[Information supplied]:
════════════════

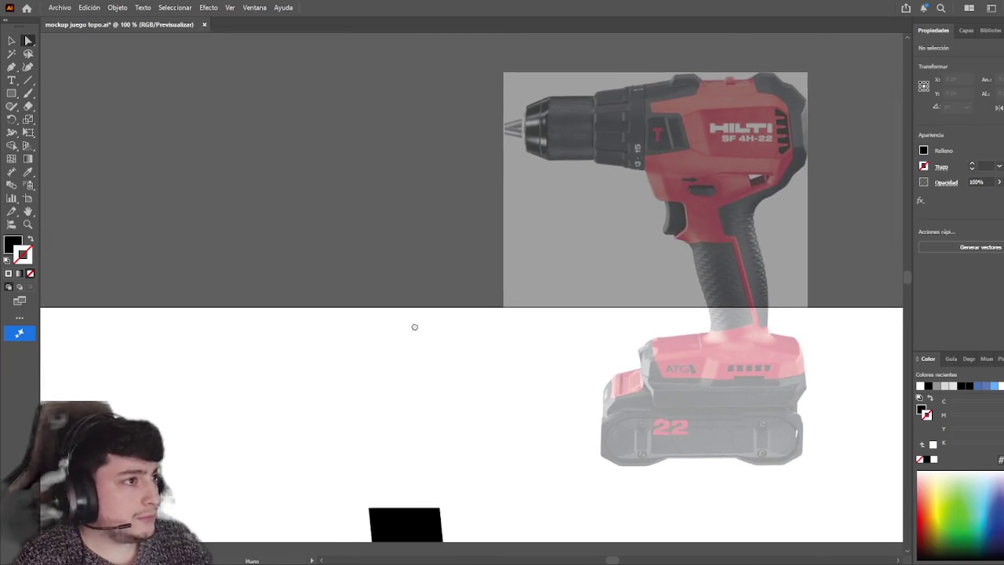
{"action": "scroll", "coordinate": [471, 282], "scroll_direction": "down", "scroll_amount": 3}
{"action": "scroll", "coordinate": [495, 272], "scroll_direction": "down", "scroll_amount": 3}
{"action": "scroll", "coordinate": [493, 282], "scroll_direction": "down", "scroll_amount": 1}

════════════════

[Task item]:
Omit every picture while printing the data word for word.

[Result for this exercise]:
{"action": "scroll", "coordinate": [471, 282], "scroll_direction": "down", "scroll_amount": 3}
{"action": "scroll", "coordinate": [495, 272], "scroll_direction": "down", "scroll_amount": 3}
{"action": "scroll", "coordinate": [493, 282], "scroll_direction": "down", "scroll_amount": 1}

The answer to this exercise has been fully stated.